(1.) The present appeals assail a common order dated 19.7.2016 allowing three separate writ petitions setting aside individual orders for transfer each dated 17.5.2016 by which the Respondents have been transferred from Churu in Rajasthan to Bemetara in Chattisgarh.
(2.) Learned Counsel for the Appellants submitted that transfer and posting are incidence of service. The fact that the order of transfer may have followed immediately after seizure of the computers of the Respondents will not make it punitive in nature. The transfers were ordered in administrative exigency according to the needs of the Appellants. The office atmosphere was vitiated on account of complaints against the Respondents and some others by the students pursuing distance education details of which were spelt out in the counter affidavit. If transfer was ordered in interest of discipline it cannot be termed punitive. That there were complaints against them was not denied by the Respondents. The fact that at Bemetra the infrastructure may be incomplete and was under construction cannot lead to the conclusion for absence of administrative exigency or a punitive transfer or because by inadvertence another building of the Appellants themselves at Chhattisgarh may have been shown in the annexure. The fact that Bemetara was at a considerable distance from Churu was an irrelevant consideration.

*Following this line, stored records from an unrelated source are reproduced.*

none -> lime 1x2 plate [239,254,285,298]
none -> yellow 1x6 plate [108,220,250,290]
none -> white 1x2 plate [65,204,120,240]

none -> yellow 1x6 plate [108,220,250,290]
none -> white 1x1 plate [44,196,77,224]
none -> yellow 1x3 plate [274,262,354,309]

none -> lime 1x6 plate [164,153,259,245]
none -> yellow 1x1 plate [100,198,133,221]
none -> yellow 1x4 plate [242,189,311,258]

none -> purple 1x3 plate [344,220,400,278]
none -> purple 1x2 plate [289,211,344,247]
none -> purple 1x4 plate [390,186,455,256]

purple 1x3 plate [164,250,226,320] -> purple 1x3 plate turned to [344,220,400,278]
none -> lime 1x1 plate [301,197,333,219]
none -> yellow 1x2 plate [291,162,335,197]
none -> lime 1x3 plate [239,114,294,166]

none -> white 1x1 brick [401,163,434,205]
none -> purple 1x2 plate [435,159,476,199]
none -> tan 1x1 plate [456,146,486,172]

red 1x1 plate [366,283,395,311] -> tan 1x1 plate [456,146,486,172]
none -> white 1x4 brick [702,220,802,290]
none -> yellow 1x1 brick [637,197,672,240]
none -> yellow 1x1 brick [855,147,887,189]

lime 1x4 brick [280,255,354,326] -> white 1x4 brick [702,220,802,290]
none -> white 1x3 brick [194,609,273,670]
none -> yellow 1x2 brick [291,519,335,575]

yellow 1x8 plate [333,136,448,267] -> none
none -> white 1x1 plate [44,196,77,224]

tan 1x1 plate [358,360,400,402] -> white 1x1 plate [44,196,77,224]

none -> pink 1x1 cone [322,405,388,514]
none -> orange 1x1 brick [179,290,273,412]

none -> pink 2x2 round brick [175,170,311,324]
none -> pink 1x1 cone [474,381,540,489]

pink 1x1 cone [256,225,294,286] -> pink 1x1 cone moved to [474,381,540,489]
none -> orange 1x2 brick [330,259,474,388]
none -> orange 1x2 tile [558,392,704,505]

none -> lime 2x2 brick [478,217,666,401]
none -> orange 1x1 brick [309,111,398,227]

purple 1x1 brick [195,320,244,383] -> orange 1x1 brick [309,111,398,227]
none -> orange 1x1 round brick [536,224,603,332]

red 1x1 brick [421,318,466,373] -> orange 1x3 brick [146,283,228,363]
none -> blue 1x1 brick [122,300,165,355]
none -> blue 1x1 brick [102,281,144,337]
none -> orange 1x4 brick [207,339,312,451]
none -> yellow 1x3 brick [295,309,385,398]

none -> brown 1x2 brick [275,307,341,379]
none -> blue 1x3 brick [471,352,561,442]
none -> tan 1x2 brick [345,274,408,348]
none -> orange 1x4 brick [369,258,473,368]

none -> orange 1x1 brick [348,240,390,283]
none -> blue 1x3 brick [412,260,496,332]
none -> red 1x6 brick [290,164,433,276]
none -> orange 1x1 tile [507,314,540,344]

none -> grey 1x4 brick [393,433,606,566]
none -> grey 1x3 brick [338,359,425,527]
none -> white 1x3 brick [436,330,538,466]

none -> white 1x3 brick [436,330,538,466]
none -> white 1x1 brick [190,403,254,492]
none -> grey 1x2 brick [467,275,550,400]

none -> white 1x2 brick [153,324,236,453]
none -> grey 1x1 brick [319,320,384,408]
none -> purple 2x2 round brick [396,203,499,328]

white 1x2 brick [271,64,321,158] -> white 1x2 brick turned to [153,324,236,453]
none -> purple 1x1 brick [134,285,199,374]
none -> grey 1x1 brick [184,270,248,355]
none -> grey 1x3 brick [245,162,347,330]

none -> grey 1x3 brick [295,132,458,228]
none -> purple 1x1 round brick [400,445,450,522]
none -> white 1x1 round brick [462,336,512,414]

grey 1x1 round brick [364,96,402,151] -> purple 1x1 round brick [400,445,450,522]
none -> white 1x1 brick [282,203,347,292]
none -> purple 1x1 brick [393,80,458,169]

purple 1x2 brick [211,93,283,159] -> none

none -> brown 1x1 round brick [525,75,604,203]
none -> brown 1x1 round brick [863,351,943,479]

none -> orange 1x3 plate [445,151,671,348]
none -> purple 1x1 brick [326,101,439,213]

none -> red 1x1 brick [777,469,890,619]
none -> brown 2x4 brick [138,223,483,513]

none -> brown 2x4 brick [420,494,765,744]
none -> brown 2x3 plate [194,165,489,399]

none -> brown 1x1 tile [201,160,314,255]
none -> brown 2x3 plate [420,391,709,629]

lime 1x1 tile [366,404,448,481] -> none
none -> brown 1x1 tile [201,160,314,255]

(3.) Learned counsel for the Respondents urged that the transfer suffered from malice in law. The Respondents when assigned additional duties of a Coordinator at the Model Counselling Centre at Churu itself were given additional allowance of Rs. 5000/- but when they have been transferred to another State, only 10% additional allowance has been granted. The Appellants had attempted to mislead the Court by presenting photographs of another location. In support of the submission that the transfer was punitive in nature reliance was placed on (2009) 2 SCC 592 Somesh Tiwari v. Union of India and ors. It was lastly submitted that the seizure of the computers was not a ground mentioned in the order of transfer and the counter affidavit also asserts that it was not the reason for transfer. All these factors taken cumulatively are clearly reflective of the transfer inflicted by malice in law and being punitive in nature.